[Extracted records]
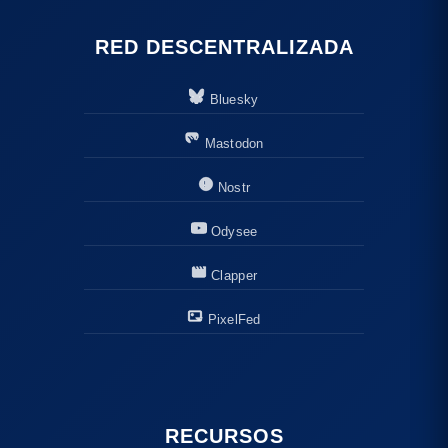
RED DESCENTRALIZADA
Bluesky
Mastodon
Nostr
Odysee
Clapper
PixelFed
RECURSOS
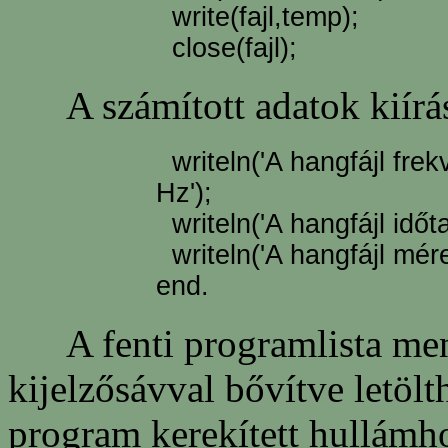
write(fajl,temp);
close(fajl);
A számított adatok kiírás
writeln('A hangfájl frekv
Hz');
writeln('A hangfájl időta
writeln('A hangfájl méret
end.
A fenti programlista menür
kijelzősávval bővítve letölt
program kerekített hullámho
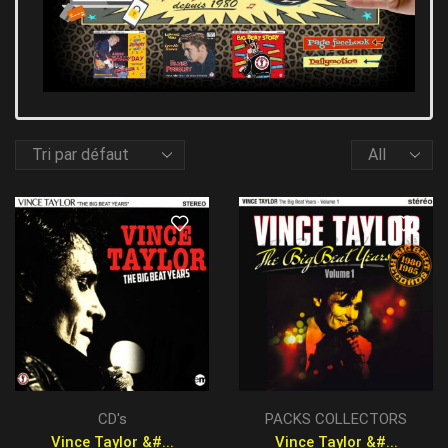
CD's
PACKS COLLECTORS
Vince Taylor &#...
Vince Taylor &#...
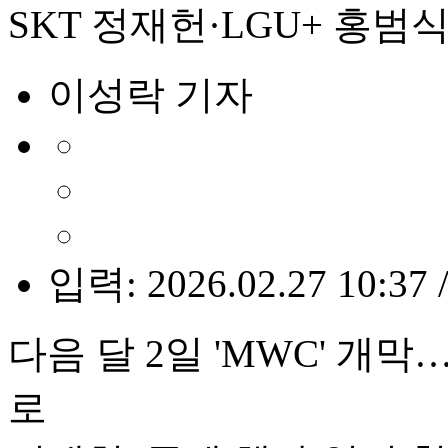
SKT 정재헌·LGU+ 홍범식,
이성락 기자
입력: 2026.02.27 10:37 
다음 달 2일 'MWC' 
로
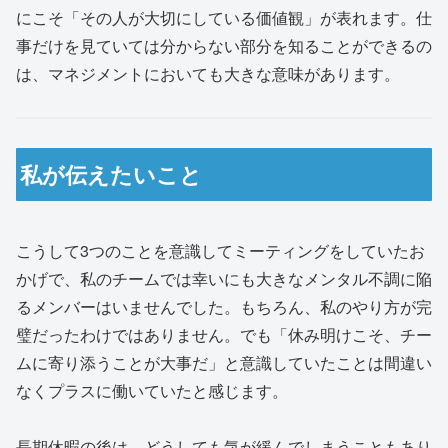
にこそ「その人が大切にしている価値観」が表れます。仕
事だけを見ていては分からない部分を知ることができるの
は、マネジメントにおいても大きな意味があります。
私が伝えたいこと
こうして3つのことを意識してミーティングをしていたお
かげで、私のチームでは幸いにも大きなメンタル不調に陥
るメンバーはいませんでした。もちろん、私のやり方が完
璧だったわけではありません。でも「休み明けこそ、チー
ムに寄り添うことが大事だ」と意識していたことは間違い
なくプラスに働いていたと感じます。
長期休暇の後は、どうしても気が緩んでしまうこともあり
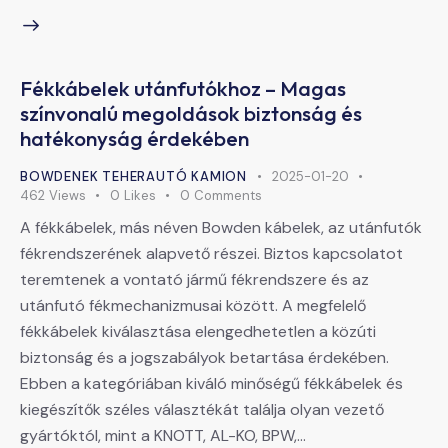
Fékkábelek utánfutókhoz – Magas
színvonalú megoldások biztonság és
hatékonyság érdekében
BOWDENEK TEHERAUTÓ KAMION
2025-01-20
462
Views
0
Likes
0
Comments
A fékkábelek, más néven Bowden kábelek, az utánfutók
fékrendszerének alapvető részei. Biztos kapcsolatot
teremtenek a vontató jármű fékrendszere és az
utánfutó fékmechanizmusai között. A megfelelő
fékkábelek kiválasztása elengedhetetlen a közúti
biztonság és a jogszabályok betartása érdekében.
Ebben a kategóriában kiváló minőségű fékkábelek és
kiegészítők széles választékát találja olyan vezető
gyártóktól, mint a KNOTT, AL-KO, BPW,…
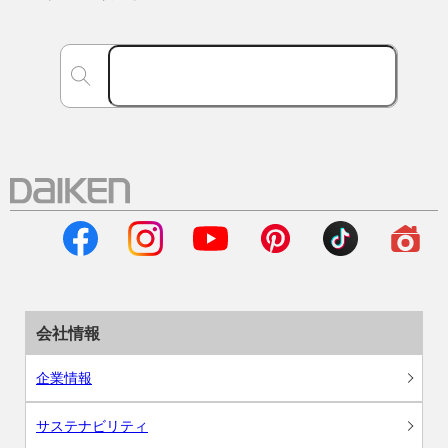
会社情報
企業情報
サステナビリティ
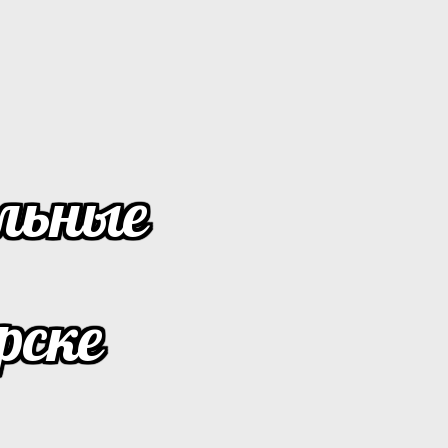
льные
рске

[Exercise] In the records above, find each line holding "writeln" and copy it.

[Reply]
writeln('A hangfájl frekv
writeln('A hangfájl időta
writeln('A hangfájl méret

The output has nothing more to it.